__Your objective__.
Lines with the word "Telekom" are the ones wanted. Copy each of them from the entries below.

__Given data__.
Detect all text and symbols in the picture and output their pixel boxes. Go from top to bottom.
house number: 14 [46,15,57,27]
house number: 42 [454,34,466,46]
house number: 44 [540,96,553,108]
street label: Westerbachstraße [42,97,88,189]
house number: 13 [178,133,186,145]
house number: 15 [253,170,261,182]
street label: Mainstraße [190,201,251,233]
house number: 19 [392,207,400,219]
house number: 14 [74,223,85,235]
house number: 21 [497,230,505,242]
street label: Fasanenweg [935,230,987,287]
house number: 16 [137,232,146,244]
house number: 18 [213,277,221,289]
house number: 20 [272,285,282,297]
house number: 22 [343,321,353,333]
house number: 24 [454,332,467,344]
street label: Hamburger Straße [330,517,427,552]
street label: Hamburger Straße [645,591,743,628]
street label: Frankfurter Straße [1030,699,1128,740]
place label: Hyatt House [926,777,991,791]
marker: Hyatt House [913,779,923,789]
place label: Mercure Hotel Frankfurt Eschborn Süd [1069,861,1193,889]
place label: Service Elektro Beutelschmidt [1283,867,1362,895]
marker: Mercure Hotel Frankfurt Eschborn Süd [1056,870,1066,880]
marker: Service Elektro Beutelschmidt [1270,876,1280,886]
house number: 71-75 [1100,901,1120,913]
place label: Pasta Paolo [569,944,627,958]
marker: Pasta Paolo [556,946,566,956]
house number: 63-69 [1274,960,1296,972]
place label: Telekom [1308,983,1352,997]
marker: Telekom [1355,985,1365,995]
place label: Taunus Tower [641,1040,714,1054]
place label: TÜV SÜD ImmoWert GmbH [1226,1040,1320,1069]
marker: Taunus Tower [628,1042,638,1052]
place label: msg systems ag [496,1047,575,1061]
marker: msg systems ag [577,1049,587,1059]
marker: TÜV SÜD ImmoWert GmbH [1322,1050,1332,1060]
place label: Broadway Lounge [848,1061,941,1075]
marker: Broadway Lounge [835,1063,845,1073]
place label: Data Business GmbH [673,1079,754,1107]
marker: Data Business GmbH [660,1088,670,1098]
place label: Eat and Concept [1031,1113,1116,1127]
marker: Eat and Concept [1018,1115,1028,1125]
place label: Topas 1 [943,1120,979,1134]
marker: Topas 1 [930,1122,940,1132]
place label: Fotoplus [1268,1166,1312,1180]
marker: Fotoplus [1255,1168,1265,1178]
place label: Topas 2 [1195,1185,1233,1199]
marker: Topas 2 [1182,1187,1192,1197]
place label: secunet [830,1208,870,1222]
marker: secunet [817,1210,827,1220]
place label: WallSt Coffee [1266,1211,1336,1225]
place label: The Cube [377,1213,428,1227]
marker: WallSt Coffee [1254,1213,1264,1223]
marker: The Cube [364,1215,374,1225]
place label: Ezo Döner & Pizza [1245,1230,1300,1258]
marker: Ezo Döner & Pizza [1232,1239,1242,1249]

__Written answer__.
place label: Telekom [1308,983,1352,997]
marker: Telekom [1355,985,1365,995]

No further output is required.